What then would be an appropriate authority and source of moral obligations? First, we know that obligations come from another person or a group of persons. Some examples are familial obligations, legal obligations, obligations to one’s country, obligations to one’s company, etc. In the case of moral obligations, its source also has to come from another mind(s). It is difficult to see how we are required to do something if no other mind requires it of us.

Second, obligations only arise if the source stands as an authority over those who are being obligated. It would be pointless for some random person to demand to bring you to the police station for questioning unless that person is a police officer who has jurisdiction. In the army, a soldier of a lower rank and without being given authority cannot issue commands to one who is of higher rank. In the case of morality, since moral obligations apply to all human beings across all places and times, the source must transcend human persons and societies and stand as an authority over all human persons.

Third, when different obligations conflict, one obligation trumps the other based on which social relationship is greater or which authority is greater. In the case of moral obligations, since it trumps all other obligations, either the source has a social relationship with humans which is more important than any other social relation, or the source must possess more authority than any other human. Fourth, obligations arise not by might, or by dealing out rewards and punishments. For example, a thief does not exercise authority over me by robbing me at gunpoint. Neither do evil dictators have the appropriate authority. If the law stated that no one could go to the toilet for a hundred days for no good reasons or that we should torture children for fun, then it does not generate an appropriate legal obligation to follow. For obligations to arise, they must be grounded based upon good reasons. So for moral obligations to always be appropriate to follow, the source must be reasonable and perfectly good.

Fifth, the source of obligations must be in a good epistemic position to know relevant considerations. If one is perfectly good and yet cannot know the relevant considerations in a situation and evaluate it properly, then there is no obligation generated. For morality, the source must be able to see all relevant considerations, including really difficult things like predicting the consequences of an action. Hence the source must be wise and intelligent.

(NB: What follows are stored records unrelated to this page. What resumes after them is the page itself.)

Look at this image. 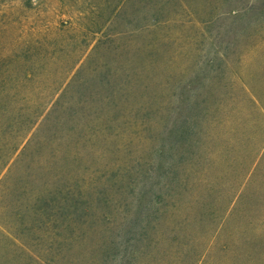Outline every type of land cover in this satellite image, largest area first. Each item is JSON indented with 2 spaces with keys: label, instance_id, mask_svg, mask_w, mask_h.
<instances>
[{
  "label": "rangeland",
  "instance_id": "obj_1",
  "mask_svg": "<svg viewBox=\"0 0 264 264\" xmlns=\"http://www.w3.org/2000/svg\"><path fill=\"white\" fill-rule=\"evenodd\" d=\"M112 238L264 264V0H0V264Z\"/></svg>",
  "mask_w": 264,
  "mask_h": 264
},
{
  "label": "trees",
  "instance_id": "obj_2",
  "mask_svg": "<svg viewBox=\"0 0 264 264\" xmlns=\"http://www.w3.org/2000/svg\"><path fill=\"white\" fill-rule=\"evenodd\" d=\"M7 165V164H6ZM5 162L4 165L2 166V168L6 167ZM129 245V239H121V240H114V238H112L109 241V245L107 250H109V255H111V258H114L116 261H118V264H124V261L127 262V264H130L131 261L125 258L126 256V249L128 248ZM121 251H123V253H121ZM136 250L133 249V252H135ZM133 252H131L133 254ZM147 261V260H146ZM103 264V263H102Z\"/></svg>",
  "mask_w": 264,
  "mask_h": 264
}]
</instances>
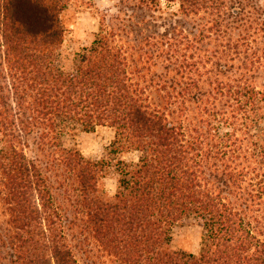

Sixth, for obligations to be followed, they must be made known by the source in some way. Since moral obligations are to be followed, the source must either be able to communicate to us or give us faculties that can come to know these moral obligations. Lastly many agree that at least some moral obligations exists necessarily in all possible worlds. For example, it is not possible that the world turned out such that it is right to torture babies for fun. Since there are some necessary moral obligations such as not to murder, the explanation for moral obligations must also be necessary. In the care of moral obligations, the source necessarily requires some actions to be done (or not to be done). If so, it follows that the source must also exist necessarily in order to do so. Note that this does not undermine the source’s freedom if nothing external to Him determines that He requires so.

To sum up, an appropriate source of morality must be from a person or persons, must be an authority above all human persons, either have a social relationship with humans which is greater than any other social relation or possess more authority than any other human, be reasonable and perfectly good, be wise and intelligent, be able to communicate to us or give us faculties that can come to know these moral obligations, and exists necessarily. Hence for theists, one can argue from moral obligations to such a source of morality which they may call God.